Do you also spot meter with the spot focusing? By the way, I love Sonoma County...one of my good friends teaches photography at Santa Rosa High School.
Do you also spot meter with the spot focusing? By the way, I love Sonoma County...one of my good friends teaches photography at Santa Rosa High School.
Chris - I am not an expert on these things but about the only time I use spot metering is with flash other than flash fill applications. The rest of the times I use center weighted or matrix depending on the scene. I would be interested in other folks comments on the subject. As I have said before, my background is manual medium and large format photography and I am learning about modern digital photography like you are.
John
Even I use single spot focusing & find it very convenient.
Hi John,
Spot metering is often mis-understood (as is, in fact, all metering).
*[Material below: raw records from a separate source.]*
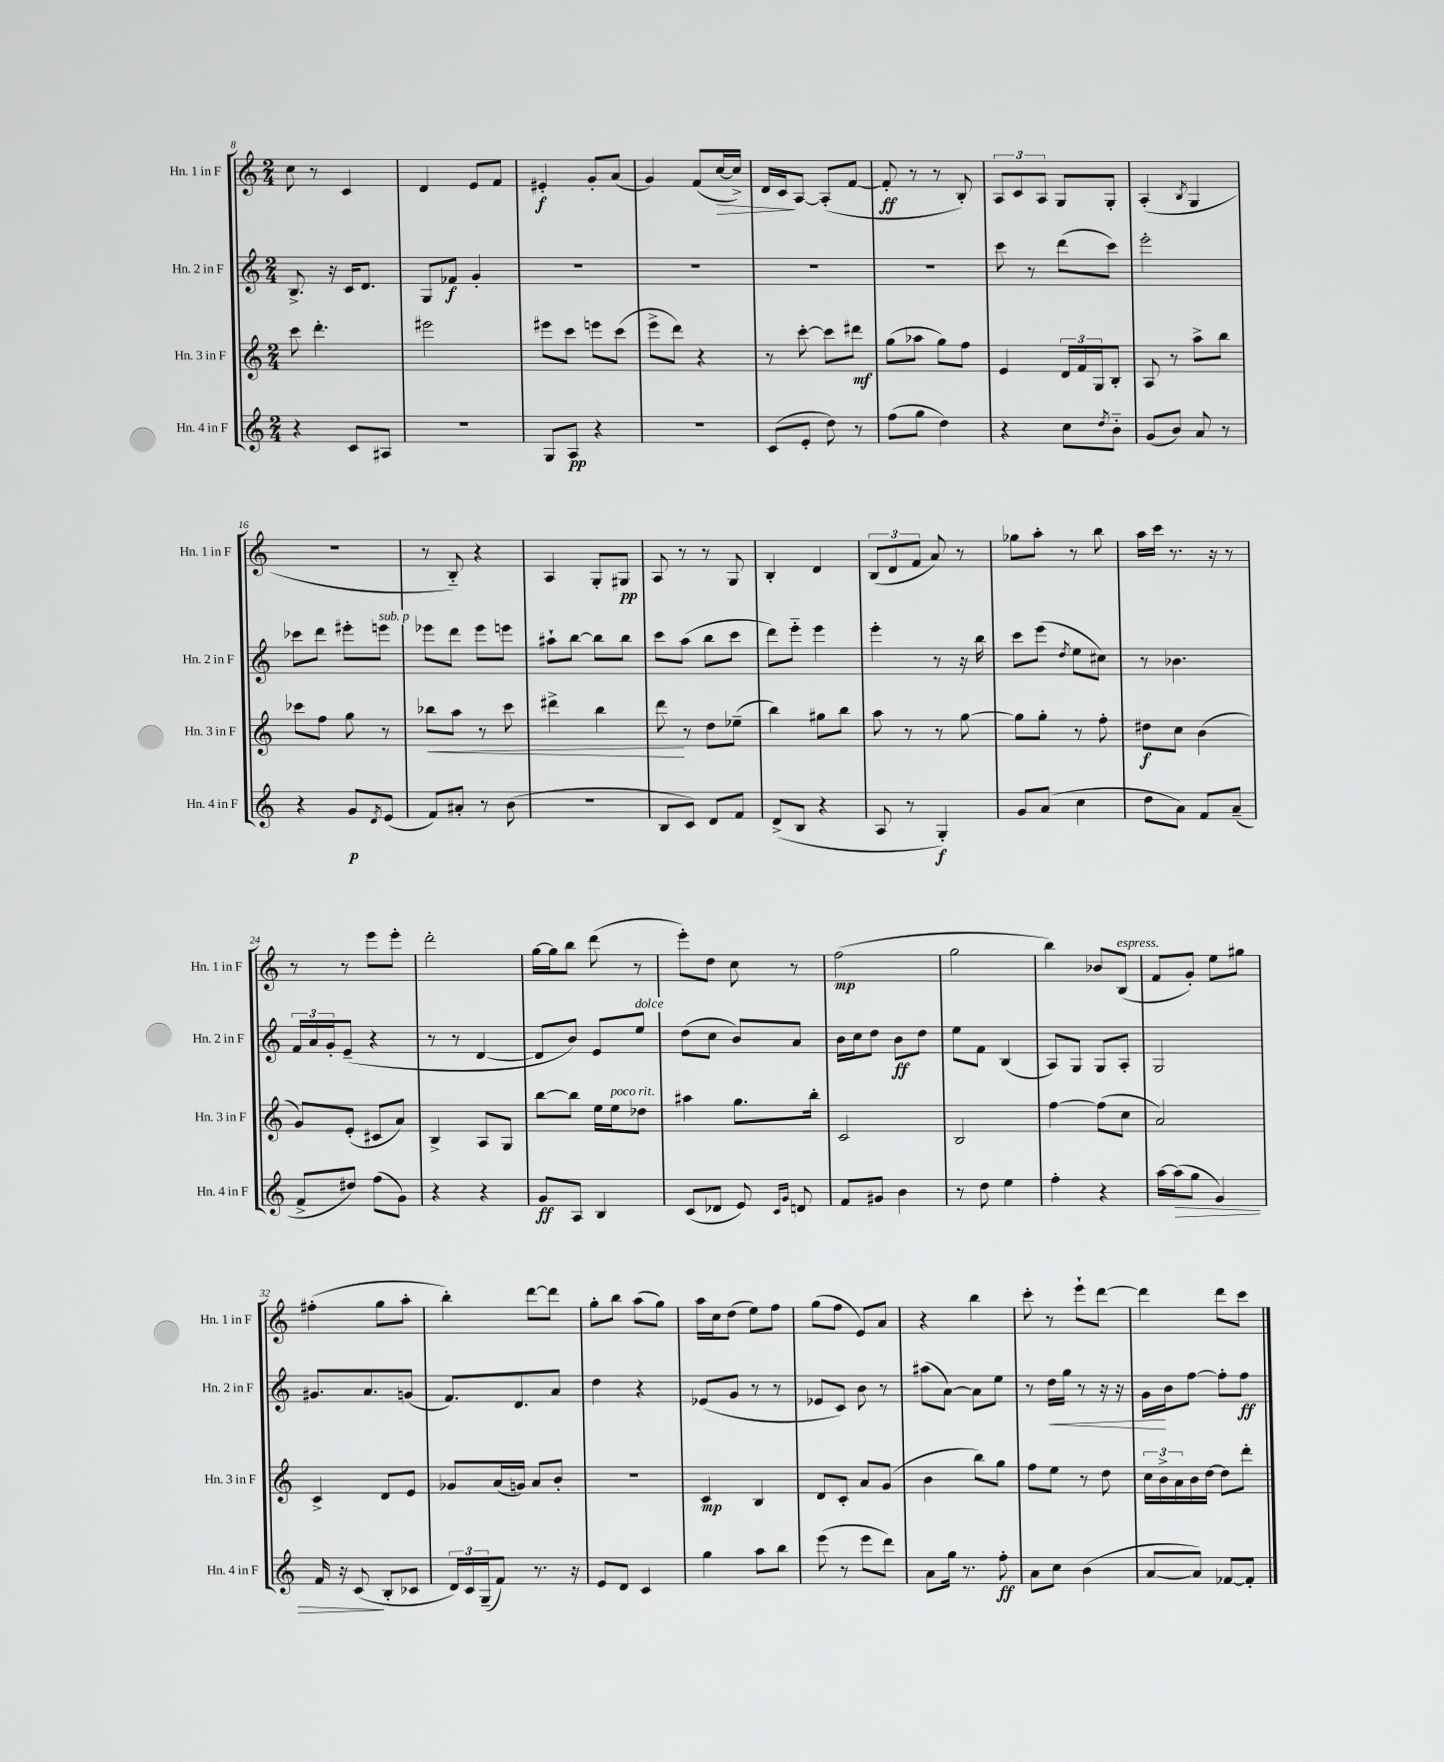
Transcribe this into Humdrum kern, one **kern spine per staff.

**kern	**kern	**kern	**kern
*staff4	*staff3	*staff2	*staff1
*clefG2	*clefG2	*clefG2	*clefG2
*k[]	*k[]	*k[]	*k[]
*M2/4	*M2/4	*M2/4	*M2/4
4r	8ccc	8.B^	8cc
.	4.ddd'	.	8r
.	.	16r	.
8c	.	16c	4c
.	.	8.d	.
8A#	.	.	.
=	=	=	=
2r	2eee#	8G	4d
.	.	8f-	.
.	.	4g'	8e
.	.	.	8f
=	=	=	=
8G	8eee#	2r	4e#'
8A	8ccc	.	.
4r	8eee	.	8g'
.	(8ccc	.	(8a
=	=	=	=
2r	8eee^	2r	4g)
.	8ddd)	.	.
.	4r	.	(8f
.	.	.	[16cc
.	.	.	16cc^])
=	=	=	=
(8c	8r	2r	16d
.	.	.	16c
8e'	[8ccc'	.	[8A
8dd)	8ccc]	.	(8A']
8r	8ddd#	.	[8f
=	=	=	=
(8ff	(8gg	2r	8f']
8gg	8aa-	.	8r
4dd)	8gg)	.	8r
.	8ff	.	8B')
=	=	=	=
4r	4e	8ccc	12A
.	.	.	12c
.	.	8r	.
.	.	.	12A
8cc	24d	(8ddd	8G
.	24f	.	.
.	24G	.	.
8qdd	.	.	.
8b'~	8B'	8ccc)	8G'
=	=	=	=
(8g	8A	2eee'	(4A'
8b)	8r	.	.
.	.	.	8qB
8a	8aa^	.	4G
8r	8bb	.	.
=	=	=	=
4r	8ccc-	8ccc-	2r
.	8ff	8ddd	.
8g	8gg	8eee#'	.
8qd	.	.	.
(8e	8r	8eee	.
=	=	=	=
8f)	8bb-	8eee-	8r
8a#'	8aa	8ddd	8B'~)
8r	8r	8eee-	4r
(8b	8ccc	8eee	.
=	=	=	=
2r	4ddd#^	8aa#`	4A
.	.	[8bb	.
.	4bb	8bb]	8G'
.	.	8bb	8G#
=	=	=	=
8B	8ddd	8ccc	8A
8c)	8r	(8aa	8r
8d	8dd	8bb	8r
8f	(8ee-~	8ccc	8G
=	=	=	=
(8d^	4bb)	8ddd)	4B'
8B	.	8eee'~	.
4r	8gg#	4eee	4d
.	8bb	.	.
=	=	=	=
8A	8aa	4eee'	(12B
.	.	.	12d
8r	8r	.	.
.	.	.	12f
4G')	8r	8r	8a)
.	[8gg	16r	8r
.	.	16bb	.
=	=	=	=
8g	8gg]	8ccc	8gg-
(8a	8gg'	(8eee	8aa'
.	.	8qdd	.
4cc	8r	8ee	8r
.	8ff'	8cc#)	8bb
=	=	=	=
8dd	8dd#	8r	16aa
.	.	.	16ccc
8a)	8cc	4.b-	8.r
8f	(4b	.	.
.	.	.	16r
(8a~	.	.	8r
=	=	=	=
8f^	8g)	24f	8r
.	.	24a	.
.	.	24g'	.
8dd#)	(8e'	(8e~	8r
(8ff	8c#	4r	8eee
8g)	8a)	.	8eee'
=	=	=	=
4r	4B^	8r	2ddd'
.	.	8r	.
4r	8A	[4d	.
.	8G	.	.
=	=	=	=
8g	[8bb	8d]	[16gg
.	.	.	16gg]
8A	8bb]	8b)	8bb
4B	16ee	8e	(8ddd
.	16ee	.	.
.	8dd-	8ee	8r
=	=	=	=
(8c	4aa#	(8dd	8eee')
8d-	.	8cc	8dd
8e)	8.gg	8b)	8cc
16qqc	.	.	.
16qqg	.	.	.
8d	.	8a	8r
.	16bb'	.	.
=	=	=	=
8f	2c	16b	(2ff
.	.	16cc	.
8g#	.	8dd	.
4b	.	8b	.
.	.	8dd	.
=	=	=	=
8r	2B	8ee	2gg
8dd	.	8f	.
4ee	.	(4B	.
=	=	=	=
4ff'	[4ff	8A)	4bb)
.	.	8G	.
4r	(8ff]	8G	8b-
.	8cc	8A'	(8B
=	=	=	=
[16aa	2a)	2G	8f
(16aa]	.	.	.
8gg	.	.	8g')
4g)	.	.	8ee
.	.	.	8gg#
=	=	=	=
16f	4c^	8.g#	(4ff#'
16r	.	.	.
(8c	.	.	.
.	.	8.a	.
8B'	8d	.	8gg
8c-	8e	(8g	8aa'
=	=	=	=
24d)	8g-	8.f)	4bb')
24c	.	.	.
(24G~	.	.	.
8f)	(16a	.	.
.	16g)	8.d	.
8.r	8a	.	[8ddd
.	8b'	8a	8ddd]
16r	.	.	.
=	=	=	=
8e	2r	4dd	8gg'
8d	.	.	8bb
4c	.	4r	(8aa
.	.	.	8gg)
=	=	=	=
4gg	4c	(8e-	16aa
.	.	.	16cc
.	.	8g	(8dd
8aa	4B	8r	8ee)
8bb	.	8r	8ff
=	=	=	=
(8eee	8d	8e-	(8gg
8r	8c'	8c)	8ff
8eee	8a	8b	8e)
8ddd)	(8g	8r	8a
=	=	=	=
8a	4b	(8aa#	4r
16gg	.	[8a)	.
8.r	.	.	.
.	8bb)	8a]	4bb
8ff'	8gg	8ee	.
=	=	=	=
8a	8ff	8r	8ccc'
8cc	8ee	16dd	8r
.	.	16gg	.
(4b	8r	8r	8eee`
.	8dd	16r	[8ddd
.	.	16r	.
=	=	=	=
[8a	24cc	16g	4ddd]
.	24b^	.	.
.	.	16b	.
.	24a	.	.
8a])	16b	[8ff	.
.	[16dd	.	.
[8f-	8dd]	8ff']	8ddd
8f-']	8ddd'	8ff	8ccc
==	==	==	==
*-	*-	*-	*-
In a nutshell, all metering works on the "assumption" that what you're pointing the camera at is a medium gray. For Matrix and centre-weighted metering - normally - it's pretty close because most scenes average out to a medium grey anyway, but with spot-metering, it's often a different story (because the measured field of view is so small). So what this means with all metering, but spot-metering in particular, is that you have to apply exposure compensation (up to plus or minus 2 stops) depending on how far the spot-metered item varies from a medium gray.
Or to put that another way, if what you spot-meter ISN'T a medium gray, it WILL be when you capture it if you don't apply compensation.
Hope that helps somebody!
Colin - Thanks for the comments which were good as always. I understand the basics and was looking for comments from people's experience. Donny's comment is a good one and in line with what I meant for bird photography. And as he demonstrated with the beautiful photos, it works.
The reason I mentioned using spot metering for flash photography (especially close up) is that it takes the camera out of the flash fill mode and adjusts the flash to be the main source without regard to ambient light. I forget what they call that.
These discussions about the basics are good. In my case, I know how to expose scenes properly but I am still learning how to make these "smart" cameras do what I want them to do.
Thanks all,
John
Last edited by PhotomanJohn; 2nd August 2011 at 01:42 PM.